George blinked once or twice and looked about him dazedly.
"Save the women and children!" he cried. "I can swim."
"Oh, George!" said Celia.
"Feeling a little better?" I asked.
"A little. How many people were hurt?"
"Hurt?"
"When the express ran into us." He cast another glance around him.
"Why, how did I get here?"
"You were here all the time," I said.
"Do you mean after the roof fell in or before?"
Celia was crying quietly down the back of his neck.
"Oh, George!" she said, again.
He groped out feebly for her hand and patted it.
"Brave little woman!" he said. "Brave little woman! She stuck by me all
through. Tell me--I am strong enough to bear it--what caused the
explosion?"
It seemed to me a case where much unpleasant explanation might be
avoided by the exercise of a little tact.
"Well, some say one thing and some another," I said. "Whether it was a
spark from a cigarette----"
Celia interrupted me. The woman in her made her revolt against this
well-intentioned subterfuge.
"I hit you, George!"
"Hit me?" he repeated, curiously. "What with? The Eiffel Tower?"
"With my niblick."
"You hit me with your niblick? But why?"
She hesitated. Then she faced him bravely.
"Because you wouldn't stop talking."
He gaped.
"Me!" he said. "I wouldn't stop talking! But I hardly talk at
all. I'm noted for it."
Celia's eyes met mine in agonized inquiry. But I saw what had happened.
The blow, the sudden shock, had operated on George's brain-cells in
such a way as to effect a complete cure. I have not the technical
knowledge to be able to explain it, but the facts were plain.
"Lately, my dear fellow," I assured him, "you have dropped into the
habit of talking rather a good deal. Ever since we started out this
afternoon you have kept up an incessant flow of conversation!"

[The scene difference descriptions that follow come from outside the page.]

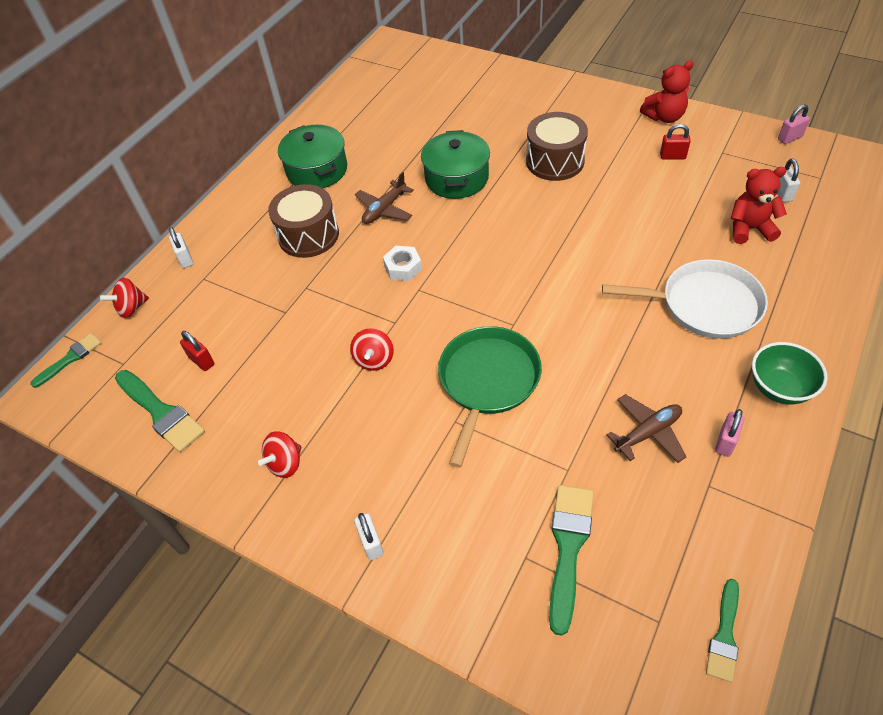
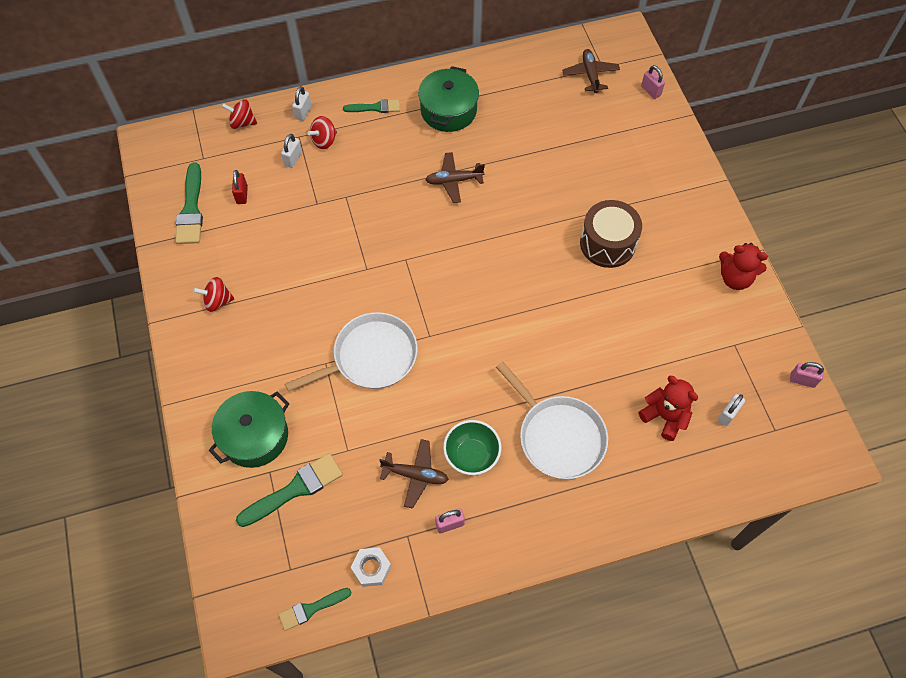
camera: 40 degrees right, 10 degrees up
green brush [30,333,101,388] -> green brush moved to [343,99,400,113]
brown drum [268,184,339,258] -> none
red spinning top [350,328,394,371] -> red spinning top moved to [308,116,337,149]
white padlock [354,513,384,560] -> white padlock moved to [281,134,302,168]
white nut [383,246,422,281] -> white nut moved to [351,547,391,587]
green pot [421,130,490,199] -> green pot moved to [209,391,290,468]
green pan [438,326,542,468] -> white pan [285,312,418,392]
red padlock [660,124,691,159] -> none
green bowl [752,342,827,405] -> green bowl moved to [443,420,501,475]
none -> brown plane [562,49,620,93]
none -> pink padlock [641,65,665,99]

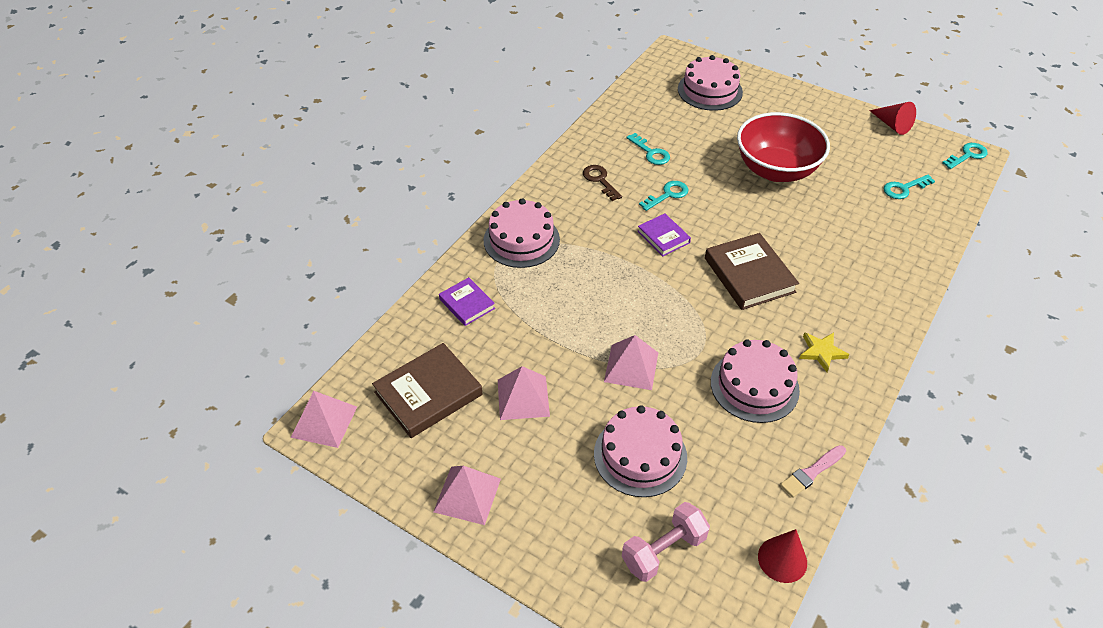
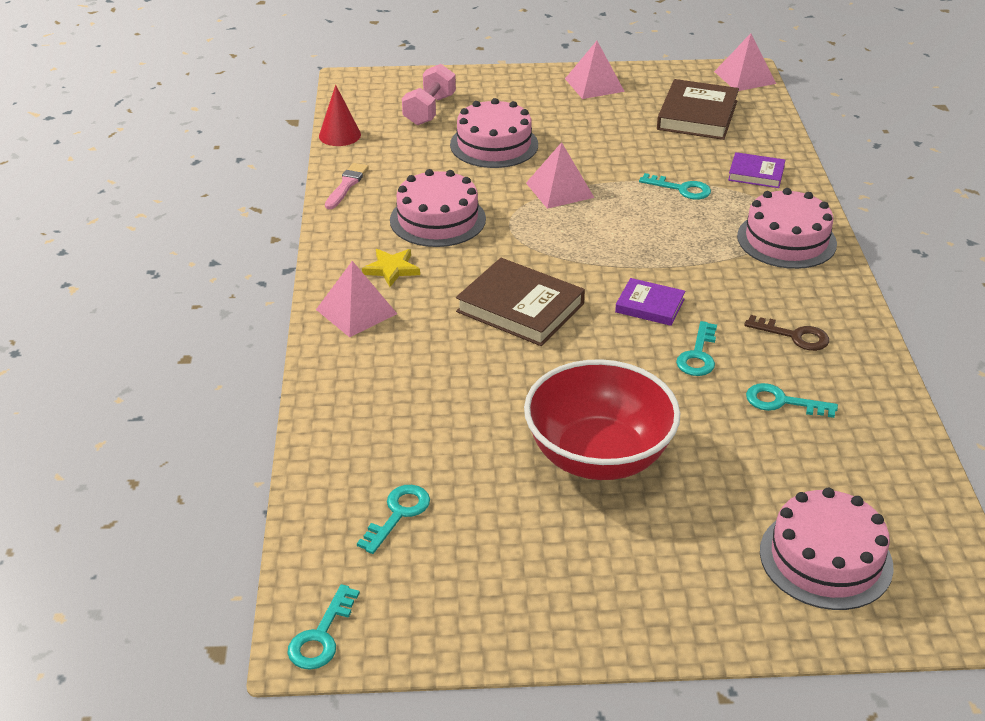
camera: 145 degrees right, 10 degrees down
pink pyramid [498,366,550,420] -> pink pyramid moved to [316,261,397,337]
red cone [869,102,916,135] -> none
none -> turquoise key [639,173,711,200]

"Me! On the links! It isn't possible."
"It is only too true, I fear. And that is why this brave girl hit you
with her niblick. You started to tell her a funny story just as she was
making her eleventh shot to get her ball out of this ravine, and she
took what she considered the necessary steps."
"Can you ever forgive me, George?" cried Celia.
George Mackintosh stared at me. Then a crimson blush mantled his face.
"So I did! It's all beginning to come back to me. Oh, heavens!"
"Can you forgive me, George?" cried Celia again.
He took her hand in his.
"Forgive you?" he muttered. "Can you forgive me? Me--a
tee-talker, a green-gabbler, a prattler on the links, the lowest form
of life known to science! I am unclean, unclean!"
"It's only a little mud, dearest," said Celia, looking at the sleeve of
his coat. "It will brush off when it's dry."
"How can you link your lot with a man who talks when people are making
their shots?"
"You will never do it again."
"But I have done it. And you stuck to me all through! Oh, Celia!"
"I loved you, George!"
The man seemed to swell with a sudden emotion. His eye lit up, and he
thrust one hand into the breast of his coat while he raised the other
in a sweeping gesture. For an instant he appeared on the verge of a
flood of eloquence. And then, as if he had been made sharply aware of
what it was that he intended to do, he suddenly sagged. The gleam died
out of his eyes. He lowered his hand.
"Well, I must say that was rather decent of you," he said.
A lame speech, but one that brought an infinite joy to both his
hearers. For it showed that George Mackintosh was cured beyond
possibility of relapse.
"Yes, I must say you are rather a corker," he added.